MIE Distinguished Seminar Series: Bacteria-Based Autonomous Drug Delivery Agents for Cancer Therapy


Friday, January 26, 2018
2:00pm-3:00pm


Mechanical Engineering Building, MC102
5 King's College Road


Speaker: Bahareh Behkam
Affiliation: Virginia Tech

Abstract

Systemic chemotherapy is currently the major therapeutic approach for nearly all types and stages of cancer. Current cancer chemotherapies largely rely on passive mechanisms to control the transport of drugs and semi-passive means to control specificity (detection and binding to the target tissue) and release rates. This often leads to systemic exposure to toxic chemotherapeutics, limited penetration of the drug in poorly vascularized regions of primary tumors, and in turn limited efficacy. By contrast, engineered bacteria have been shown to safely accumulate in cancerous tissue with high selectivity, effectively penetrate in poorly vascularized regions of tumors, and treat cancers that are not responsive to standard chemotherapy.
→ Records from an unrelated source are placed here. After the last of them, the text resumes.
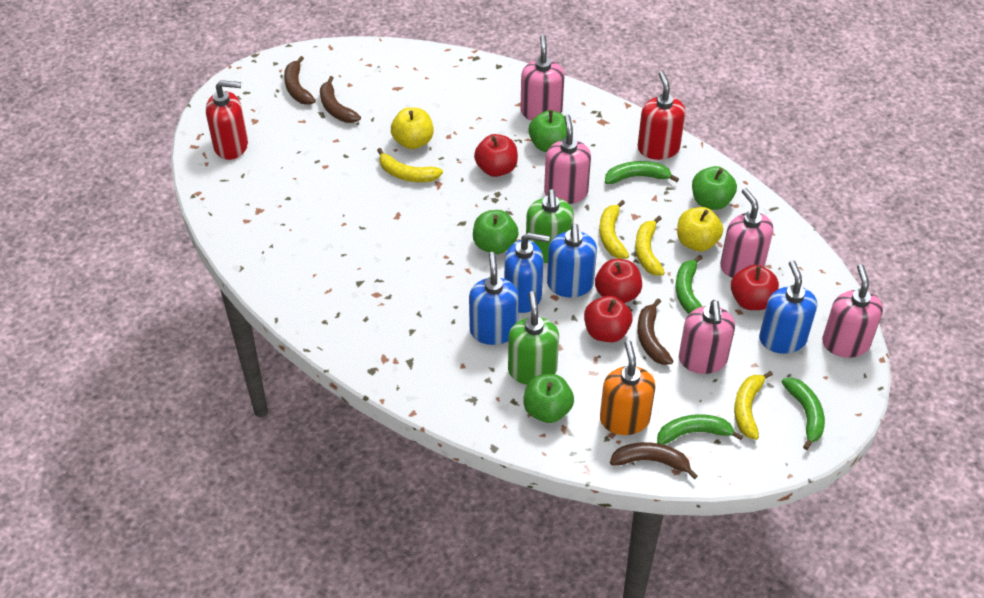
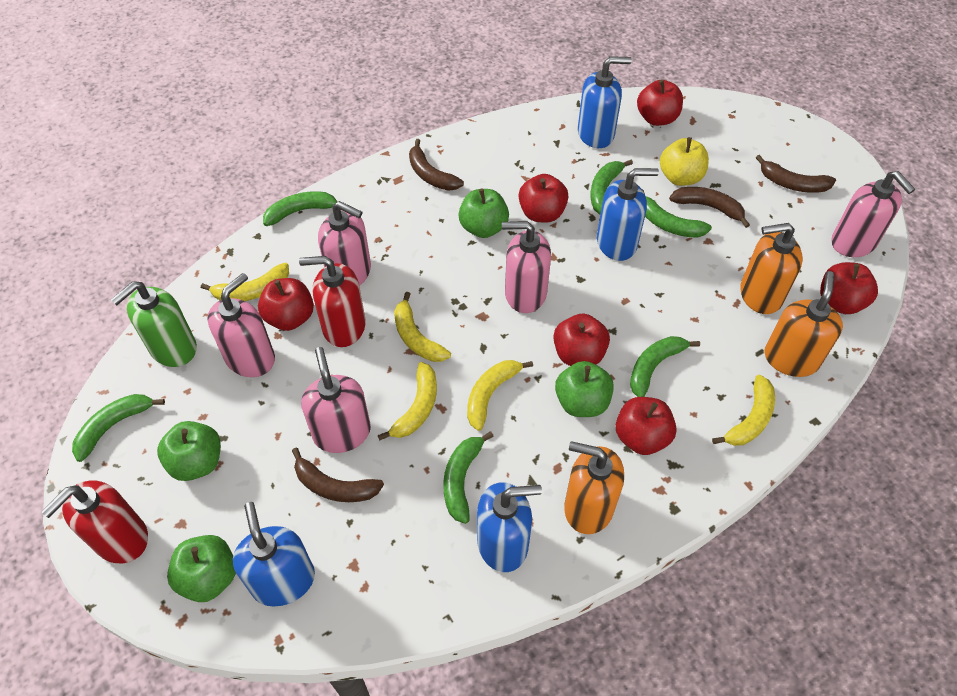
green banana: 4 -> 6
green soap dispenser: 2 -> 1
orange soap dispenser: 1 -> 3
red apple: 4 -> 6
yellow apple: 2 -> 1
yellow banana: 4 -> 5

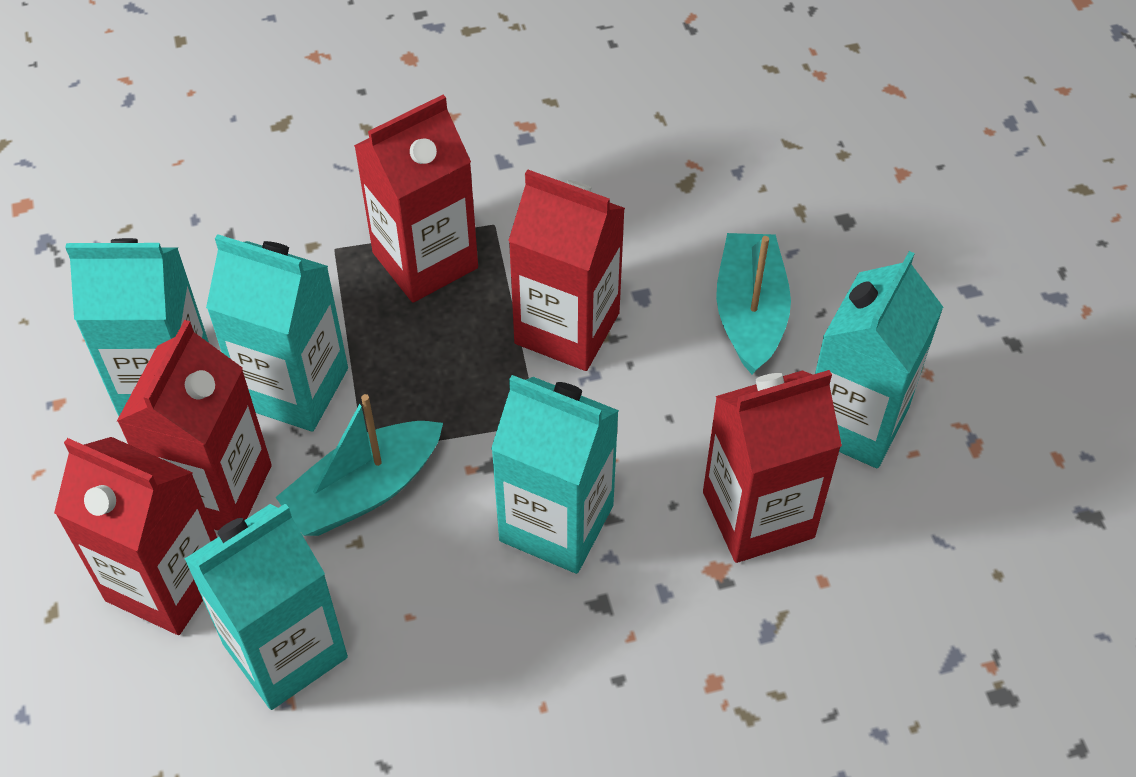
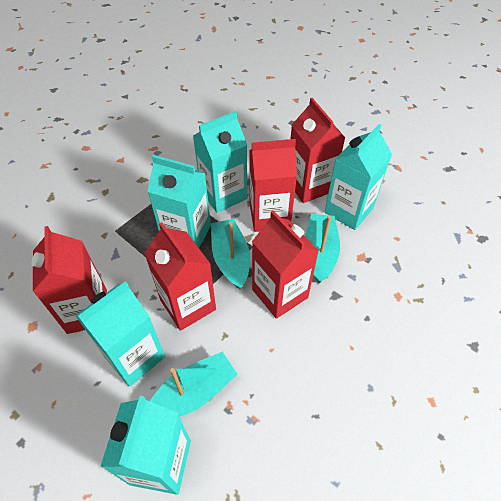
turquoise boat: 2 -> 3

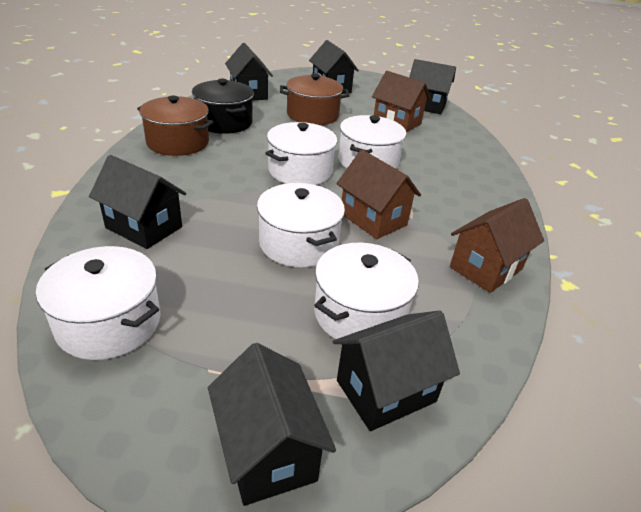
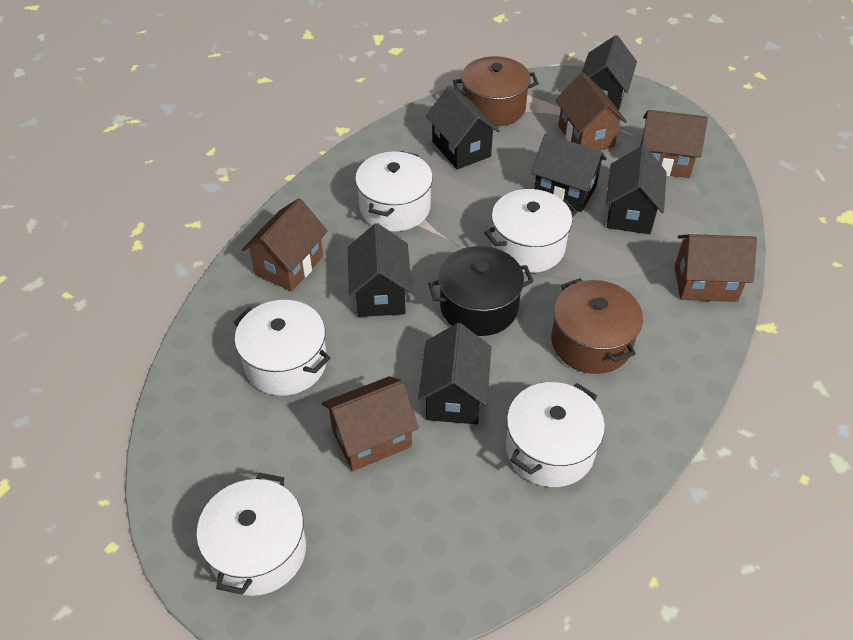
brown house: 3 -> 5

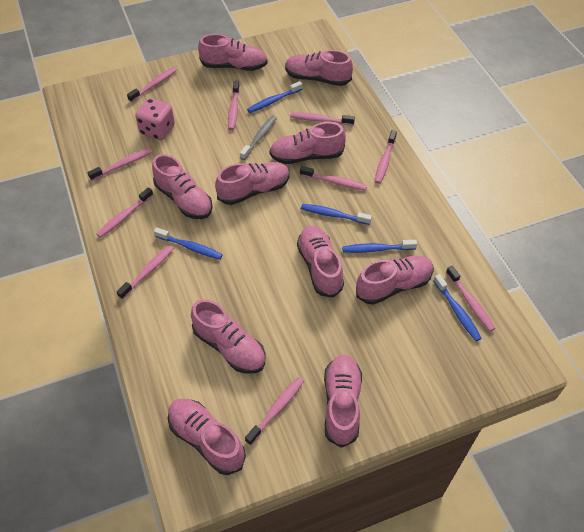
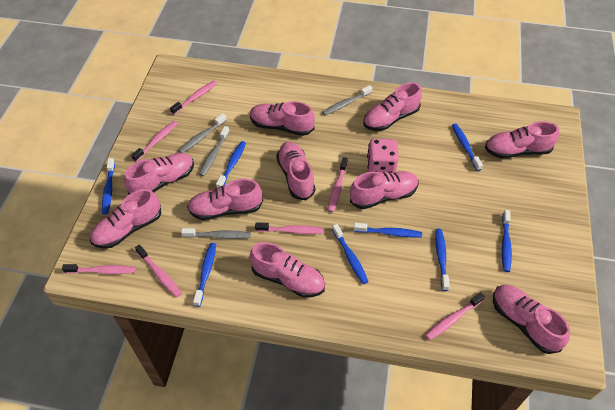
blue toothbrush: 5 -> 8
grey toothbrush: 1 -> 4
pink toothbrush: 10 -> 7

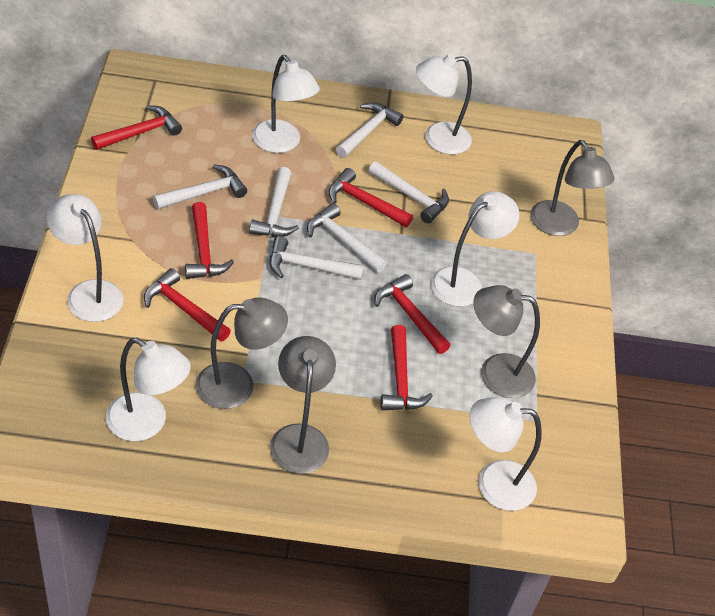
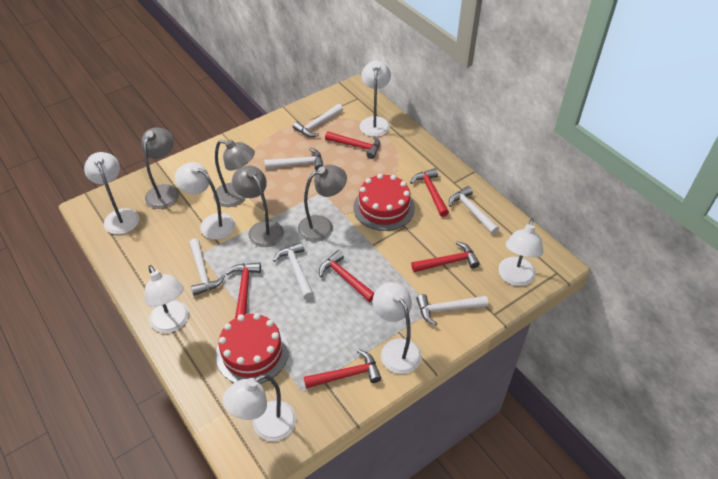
red cake: 0 -> 2
white lamp: 6 -> 7

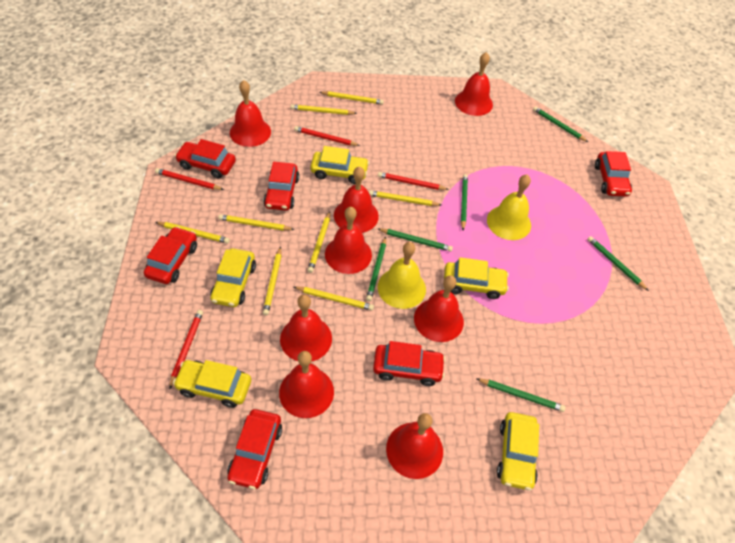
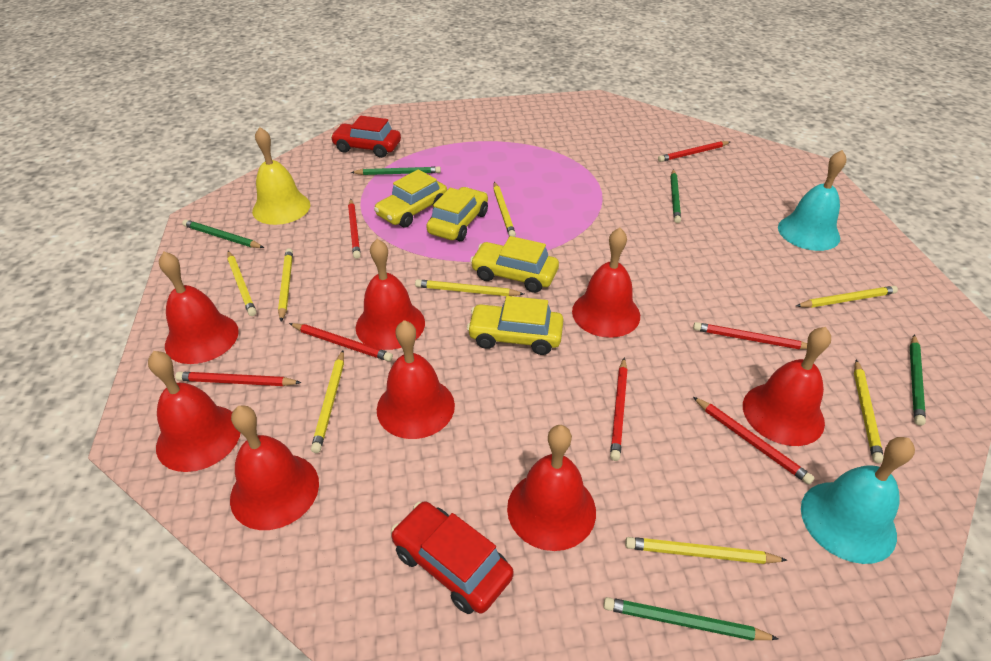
green pencil: 6 -> 5
red car: 6 -> 2
red pencil: 4 -> 7
turquoise bell: 0 -> 2
yellow bell: 2 -> 1
yellow car: 5 -> 4

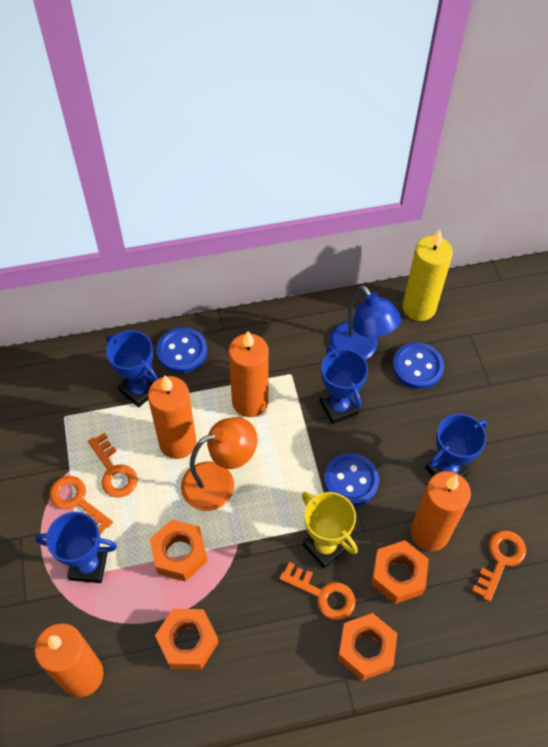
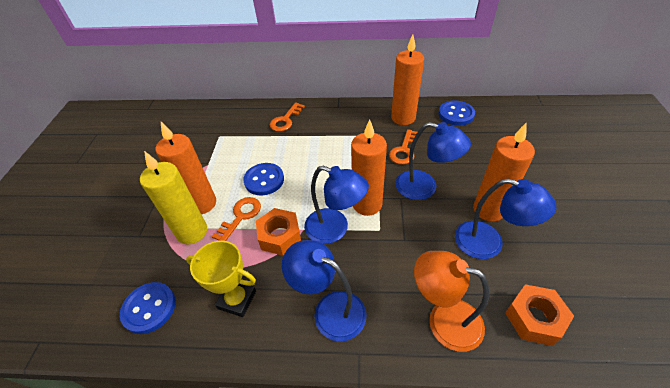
blue lamp: 1 -> 4
blue trophy: 4 -> 0
orange key: 4 -> 3
orange nut: 4 -> 2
However, clinical success in immunocompetent hosts has been rare due to insufficient tumor colonization by bacteria. We hypothesized that a combinatorial therapy approach based on integrating live attenuated tumor-targeting bacteria with chemotherapeutics-loaded nanoparticles will amplify the therapeutic potential of both modalities. Thus, we have developed a Nanoscale Bacteria-Enabled Drug Delivery System (NanoBEADS) in which the functional capabilities of Salmonella Typhimurium bacteria as intelligent “cargo” carriers are interfaced with and augmented by chemotherapeutic-loaded PLGA nanoparticles. I will discuss our work in biomanufacturing of NanoBEADS and investigation of their intracellular invasion and intratumoral penetration efficacy, compared to nanoparticle vectors. I will also describe our theoretical and experimental work on utilizing synthetic biology methods to develop a distributed network of NanoBEADS that communicate among themselves and with their immediate environment, and function as an intelligent, reconfigurable, and adaptable swarm for controlled and targeted in-situ drug-delivery.

Biosketch

Prof. Bahareh Behkam earned her B.Sc. degree from Sharif University of Technology, and her M.Sc. and Ph.D. degrees from Carnegie Mellon University, all in Mechanical Engineering. She is an associate professor of Mechanical Engineering with affiliate appointments in the School of Biomedical Engineering and Sciences and the Macromolecules Innovation Institute at Virginia Tech. Dr. Behkam is the director of the MicroN BASE Laboratory at Virginia Tech. Her research expertise is in micro/nanoscale systems engineering, with a focus on biomedical applications. She was a recipient of the Virginia Tech’s College of Engineering Outstanding New Assistant Professor Award in 2012 and the National Science Foundation CAREER award in 2015. Her research work has been awarded the 2012 Adhesion Society Peeble Award, the 2013 ASME-NEMB Aline Best Paper Award, and 2014 ASME-NEMB Best Poser Award. She is an associate editor for the Journal of Micro-Bio Robotics.